Szpital pracuje na zlecenie pacjentow (NFZ, a ten z
kolei na zlecenie pacjentow)- wyniki pracy na zlecenie
sa wlasnoscia zleceniodawcy.
>
> pisze tylko jak to wyglada w praktyce.
W praktyce to wyglada tak - gdy chodzilo o pieniadze, szpital moglby
zaproponowac wykupienie tych zdjec. Tymczasem one beda tam lezec pare
lat w szafie, az zabraknie miejsca, wtedy je wyrzuca. A ze i tak potrzebne
bylo zdjecie do rehabilitacji, to mialem wykonane kolejne zdjecie,
tym razem dla mnie - lekarze w szpitalu tylko zerkneli na to zdjecie.

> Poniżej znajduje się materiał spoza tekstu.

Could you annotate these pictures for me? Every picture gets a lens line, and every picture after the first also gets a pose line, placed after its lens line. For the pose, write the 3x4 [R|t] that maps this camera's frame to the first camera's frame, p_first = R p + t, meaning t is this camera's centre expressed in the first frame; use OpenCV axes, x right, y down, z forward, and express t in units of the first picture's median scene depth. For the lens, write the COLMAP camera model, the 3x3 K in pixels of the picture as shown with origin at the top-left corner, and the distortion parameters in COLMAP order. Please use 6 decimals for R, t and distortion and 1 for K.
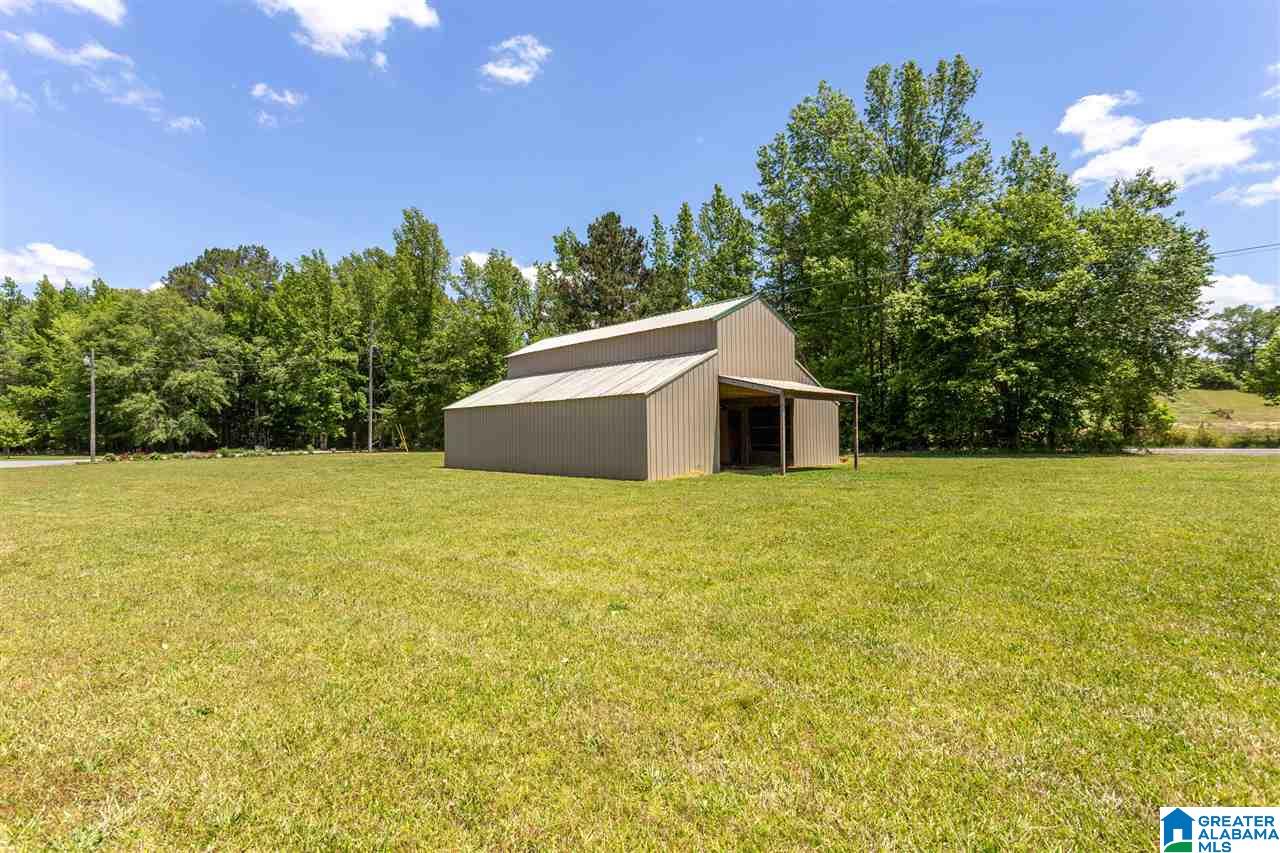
lens RADIAL K [[618.7, 0, 648.7], [0, 618.7, 425.6], [0, 0, 1]] dist [-0.001393, 0.001252]
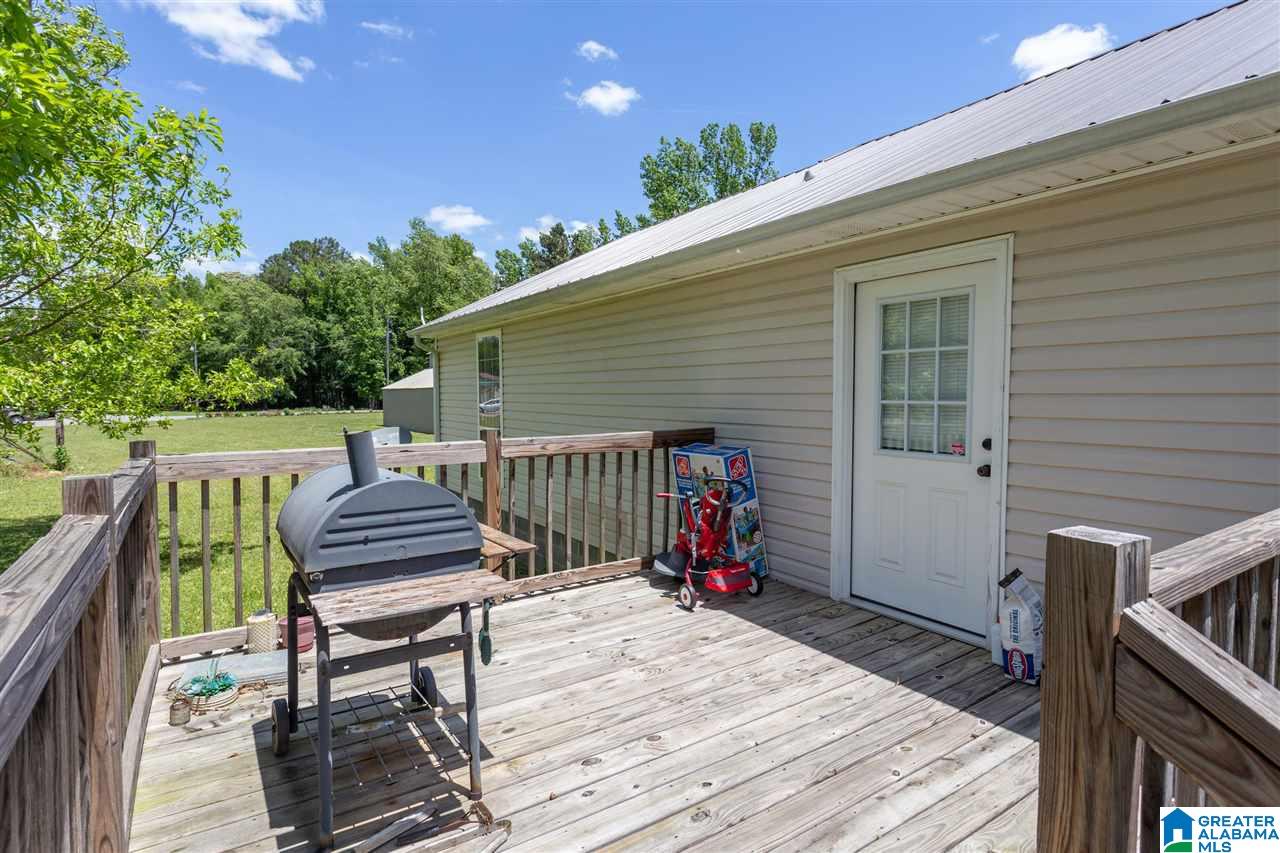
lens RADIAL K [[618.7, 0, 639.8], [0, 618.7, 418.9], [0, 0, 1]] dist [-0.001393, 0.001252]
pose [[0.989408, 0.014265, -0.144460, 0.194466], [-0.006282, 0.998435, 0.055571, -0.014454], [0.145026, -0.054075, 0.987949, -0.162651]]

Po prostu jak powiedzieli lekarze zdjecia RTG zrobione w ramach
ostrego dyzuru zostaja w szpitalu. Przeciez szpital w zaden sposob nie
oszczedza pieniedzy na zatrzymaniu tych zdjec, wrecz musi ponosic koszty
ich przechowywania (a stanowia tajemnice lekarska i powinny byc
przechowywane jak materialy tajne). Wykonanie tych zdjec bylo
potrzebne do leczenia, co sie z nimi potem stanie nie zmienia
w zaden sposob sytuacji materialnej szpitala.
Krzysiek Rudnik
PS. a wracajac do meritum - w jednym (ktoryms z kolei)
punkcie fotograficznym zaproponowali wykonanie odbitek stykowych
(klisza rtg na papier FOTO, naswietlic, wywolac) i nawet
podobno juz takie rzeczy robili. Mam pytanie, tym razem
lekarskie - czy typowy lekarz "zorientuje sie w takich
odbitkach" (to jest negatyw kliszy)?